### Saved entries
----
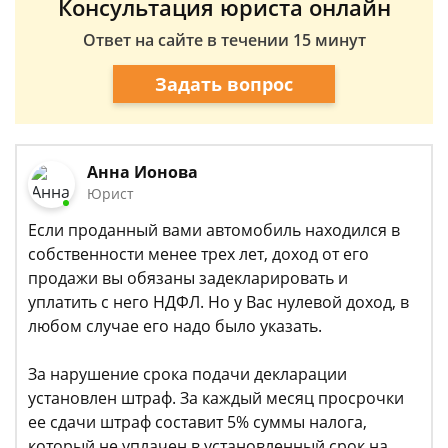
Консультация юриста онлайн
Ответ на сайте в течении 15 минут
Задать вопрос
Анна Ионова
Юрист
Если проданный вами автомобиль находился в
собственности менее трех лет, доход от его
продажи вы обязаны задекларировать и
уплатить с него НДФЛ. Но у Вас нулевой доход, в
любом случае его надо было указать.
За нарушение срока подачи декларации
установлен штраф. За каждый месяц просрочки
ее сдачи штраф составит 5% суммы налога,
который не уплачен в установленный срок на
----
Turn the text lines from the entries above into a JSON list of strings, one string per line, with blank lines left out. Leave the pictures out of the list.

### Task answer
[
  "Консультация юриста онлайн",
  "Ответ на сайте в течении 15 минут",
  "Задать вопрос",
  "Анна Ионова",
  "Юрист",
  "Если проданный вами автомобиль находился в",
  "собственности менее трех лет, доход от его",
  "продажи вы обязаны задекларировать и",
  "уплатить с него НДФЛ. Но у Вас нулевой доход, в",
  "любом случае его надо было указать.",
  "За нарушение срока подачи декларации",
  "установлен штраф. За каждый месяц просрочки",
  "ее сдачи штраф составит 5% суммы налога,",
  "который не уплачен в установленный срок на"
]